Selbst wenn auch diese Ergänzung verabschiedet wird, dürfte Mays Zeitplan nicht gefährdet sein. Die Opposition im Oberhaus hat angekündigt, sie werde sich nicht querstellen, falls das Unterhaus die Änderungsvorschläge aus der zweiten Kammer ablehnt. In London wird derzeit der 15. März als wahrscheinlichster Termin für die Ankündigung des Austritts gehandelt.
Der Status der rund drei Millionen EU-Bürger ist nominell bisher unverändert. Doch hat die Brexit-Entscheidung bei vielen Bestürzung und zunehmende Unklarheit über die Zukunft ausgelöst. Viele beantragten eine Aufenthaltsgenehmigung, die im Rahmen der Personenfreizügigkeit bisher nicht notwendig war. Allein im dritten Quartal 2016, also in den drei Monaten nach dem Referendum vom 23. Juni, verdreifachte sich die Zahl der Anträge. Die besorgten EU-Bürger stießen auf eine unvorbereitete und personell unterbesetzte Regierungsbürokratie. Falsche und schlampige Entscheidungen des Innenministeriums steigern die Verunsicherung.
85-seitiges Formular
Wer sich den Aufenthaltsstatus garantieren lassen möchte, muss 65 Pfund bezahlen, ein 85-seitiges Formular ausfüllen und dabei jeden Auslands-, auch Urlaubsaufenthalt der vergangenen fünf Jahre auflisten. Die Wartezeit beträgt zwischen vier und sechs Monaten; da viele Dauer-Residenten nur noch den Pass, nicht aber den Personalausweis ihres Heimatlandes besitzen, müssen sie in der Zeit auf Auslandsreisen verzichten. Das vergleichbare Formular in Deutschland hat zwei Seiten und kostet acht Euro, in Irland erhält man die Genehmigung kostenlos.
May hat sich stets zur rechtlichen Absicherung der Betroffenen bekannt, verknüpft aber die Bleibegarantie auf der Insel mit dem Schicksal der rund 1,2 Millionen Briten, die im Rest der EU leben. Harte EU-Feinde im Kabinett wie der Außenhandelsminister Liam Fox haben EU-Ausländer als „wichtige Trumpfkarte“für Verhandlungen bezeichnet.
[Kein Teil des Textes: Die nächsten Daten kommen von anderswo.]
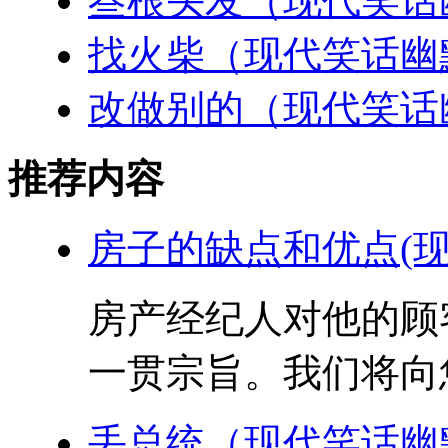
叁根头发（现代笑话
找火柴（现代笑话幽
改做别的（现代笑话
推荐内容
房子的缺点和优点(现
房产经纪人对他的顾
一贯宗旨。我们将向您
丢总统（现代笑话幽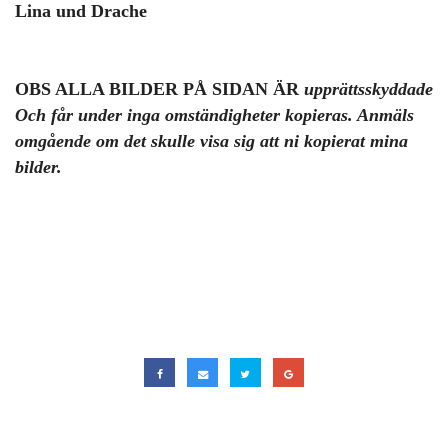
Lina und Drache
OBS ALLA BILDER PÅ SIDAN ÄR
upprättsskyddade
Och får under inga omständigheter kopieras. Anmäls
omgående om det skulle visa sig att ni kopierat mina
bilder.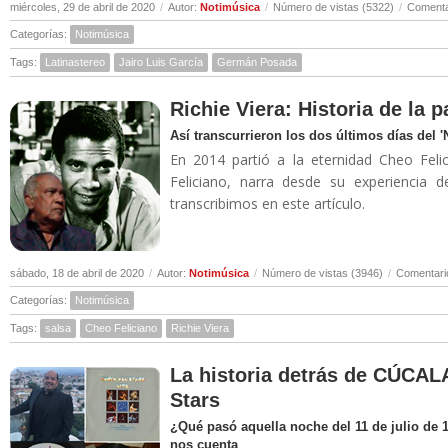
miércoles, 29 de abril de 2020
/
Autor:
Notimúsica
/
Número de vistas (5322)
/
Comenta
Categorías:
Notimúsica
Tags:
Latinastereo
Jairo Luis García
Germán Posada
Richie Viera: Historia de la 
Así transcurrieron los dos últimos días del 
En 2014 partió a la eternidad Cheo Felic
Feliciano, narra desde su experiencia 
transcribimos en este artículo.
sábado, 18 de abril de 2020
/
Autor:
Notimúsica
/
Número de vistas (3946)
/
Comentari
Categorías:
Notimúsica
Tags:
salsa
Cheo Feliciano
Richie Viera
La historia detrás de CÚCALA
Stars
¿Qué pasó aquella noche del 11 de julio de 
nos cuenta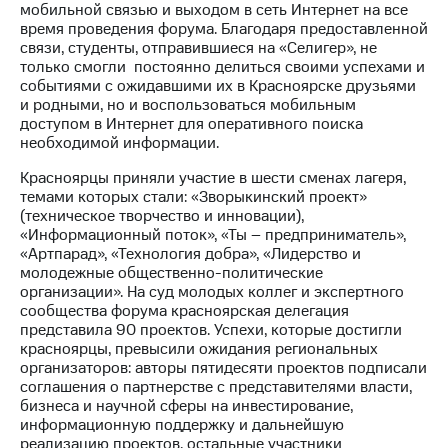
мобильной связью и выходом в сеть Интернет на все
время проведения форума. Благодаря предоставленной
МТС
связи, студенты, отправившиеся на «Селигер», не
о технологиях
только смогли постоянно делиться своими успехами и
событиями с ожидавшими их в Красноярске друзьями
Достижения
и родными, но и воспользоваться мобильным
доступом в Интернет для оперативного поиска
Интервью
необходимой информации.
Финансовая
Красноярцы приняли участие в шести сменах лагеря,
отчетность
темами которых стали: «Зворыкинский проект»
(техническое творчество и инновации),
Контакты
«Информационный поток», «Ты – предприниматель»,
«Артпарад», «Технология добра», «Лидерство и
Новости
молодежные общественно-политические
в
организации». На суд молодых коллег и экспертного
регионе
сообщества форума красноярская делегация
представила 90 проектов. Успехи, которые достигли
м и акционерам
красноярцы, превысили ожидания региональных
Корпоративное
организаторов: авторы пятидесяти проектов подписали
управление
соглашения о партнерстве с представителями власти,
бизнеса и научной сферы на инвестирование,
Корпоративный
информационную поддержку и дальнейшую
секретарь
реализацию проектов, остальные участники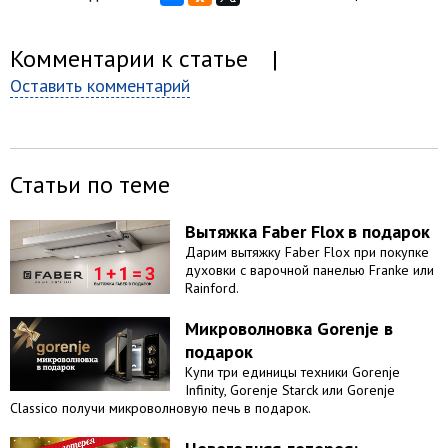
Комментарии к статье
|
Оставить комментарий
Статьи по теме
Вытяжка Faber Flox в подарок
Дарим вытяжку Faber Flox при покупке
духовки с варочной панелью Franke или
Rainford.
Микроволновка Gorenje в
подарок
Купи три единицы техники Gorenje
Infinity, Gorenje Starck или Gorenje
Classico получи микроволновую печь в подарок.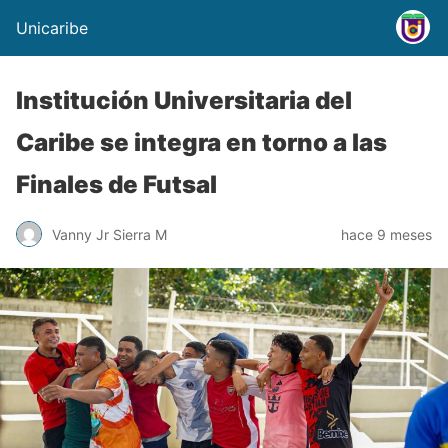
Unicaribe
Institución Universitaria del
Caribe se integra en torno a las
Finales de Futsal
Vanny Jr Sierra M
hace 9 meses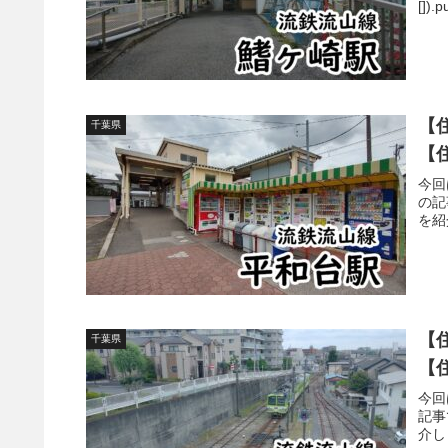
[]
【
千葉県
【
今回
の記
を紹介し
【
千葉県
【
今回
記事
介します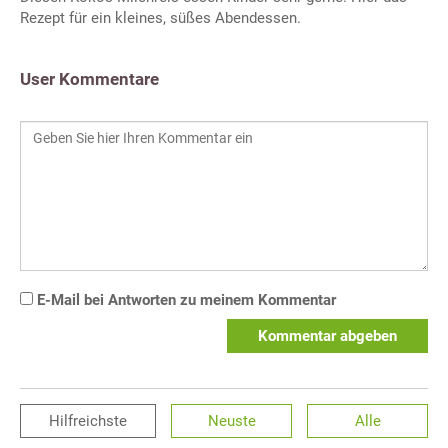
Rezept für ein kleines, süßes Abendessen.
User Kommentare
E-Mail bei Antworten zu meinem Kommentar
Kommentar abgeben
Hilfreichste
Neuste
Alle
Auf Schätzungen basierende Erhebungen des nationalen Statistikamtes ONS zufolge stellten 2015 die Polen mit 900 000 Menschen die größte Einwanderergruppe, gefolgt von Iren und Rumänen. Insgesamt gehören 2,8 bis 3,5 Millionen Bürger anderer EU-Staaten zur britischen Gesamtbevölkerung von 65 Millionen Menschen.